■ **Instructions for the task**:
Render every line of the records below as a numbered list, omitting any blank lines.

— START Data to use —

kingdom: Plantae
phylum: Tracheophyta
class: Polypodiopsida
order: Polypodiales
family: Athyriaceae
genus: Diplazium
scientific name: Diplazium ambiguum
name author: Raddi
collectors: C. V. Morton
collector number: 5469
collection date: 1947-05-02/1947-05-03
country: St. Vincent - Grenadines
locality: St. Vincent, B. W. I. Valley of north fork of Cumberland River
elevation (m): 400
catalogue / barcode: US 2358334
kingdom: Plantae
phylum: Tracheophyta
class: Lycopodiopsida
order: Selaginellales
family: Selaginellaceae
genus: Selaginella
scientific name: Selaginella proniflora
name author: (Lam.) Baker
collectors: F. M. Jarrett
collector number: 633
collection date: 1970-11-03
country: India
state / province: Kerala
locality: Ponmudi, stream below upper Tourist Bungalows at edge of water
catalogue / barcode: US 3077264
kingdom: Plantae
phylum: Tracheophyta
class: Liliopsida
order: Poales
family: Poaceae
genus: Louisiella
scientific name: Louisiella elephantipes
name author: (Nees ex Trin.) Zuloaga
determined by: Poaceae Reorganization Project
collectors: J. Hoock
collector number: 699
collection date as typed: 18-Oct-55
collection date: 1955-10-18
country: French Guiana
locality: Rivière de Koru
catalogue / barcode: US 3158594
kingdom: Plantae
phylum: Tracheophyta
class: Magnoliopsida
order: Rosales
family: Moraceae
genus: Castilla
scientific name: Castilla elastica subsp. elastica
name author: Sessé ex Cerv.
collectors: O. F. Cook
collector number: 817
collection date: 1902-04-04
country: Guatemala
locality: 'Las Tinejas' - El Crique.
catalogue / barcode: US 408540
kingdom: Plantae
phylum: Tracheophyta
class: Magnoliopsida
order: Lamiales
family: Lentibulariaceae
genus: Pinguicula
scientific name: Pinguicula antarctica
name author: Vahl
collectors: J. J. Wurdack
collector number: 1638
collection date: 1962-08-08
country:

— END Data to use —

■ **Answer to this task**:
1. kingdom: Plantae
2. phylum: Tracheophyta
3. class: Polypodiopsida
4. order: Polypodiales
5. family: Athyriaceae
6. genus: Diplazium
7. scientific name: Diplazium ambiguum
8. name author: Raddi
9. collectors: C. V. Morton
10. collector number: 5469
11. collection date: 1947-05-02/1947-05-03
12. country: St. Vincent - Grenadines
13. locality: St. Vincent, B. W. I. Valley of north fork of Cumberland River
14. elevation (m): 400
15. catalogue / barcode: US 2358334
16. kingdom: Plantae
17. phylum: Tracheophyta
18. class: Lycopodiopsida
19. order: Selaginellales
20. family: Selaginellaceae
21. genus: Selaginella
22. scientific name: Selaginella proniflora
23. name author: (Lam.) Baker
24. collectors: F. M. Jarrett
25. collector number: 633
26. collection date: 1970-11-03
27. country: India
28. state / province: Kerala
29. locality: Ponmudi, stream below upper Tourist Bungalows at edge of water
30. catalogue / barcode: US 3077264
31. kingdom: Plantae
32. phylum: Tracheophyta
33. class: Liliopsida
34. order: Poales
35. family: Poaceae
36. genus: Louisiella
37. scientific name: Louisiella elephantipes
38. name author: (Nees ex Trin.) Zuloaga
39. determined by: Poaceae Reorganization Project
40. collectors: J. Hoock
41. collector number: 699
42. collection date as typed: 18-Oct-55
43. collection date: 1955-10-18
44. country: French Guiana
45. locality: Rivière de Koru
46. catalogue / barcode: US 3158594
47. kingdom: Plantae
48. phylum: Tracheophyta
49. class: Magnoliopsida
50. order: Rosales
51. family: Moraceae
52. genus: Castilla
53. scientific name: Castilla elastica subsp. elastica
54. name author: Sessé ex Cerv.
55. collectors: O. F. Cook
56. collector number: 817
57. collection date: 1902-04-04
58. country: Guatemala
59. locality: 'Las Tinejas' - El Crique.
60. catalogue / barcode: US 408540
61. kingdom: Plantae
62. phylum: Tracheophyta
63. class: Magnoliopsida
64. order: Lamiales
65. family: Lentibulariaceae
66. genus: Pinguicula
67. scientific name: Pinguicula antarctica
68. name author: Vahl
69. collectors: J. J. Wurdack
70. collector number: 1638
71. collection date: 1962-08-08
72. country:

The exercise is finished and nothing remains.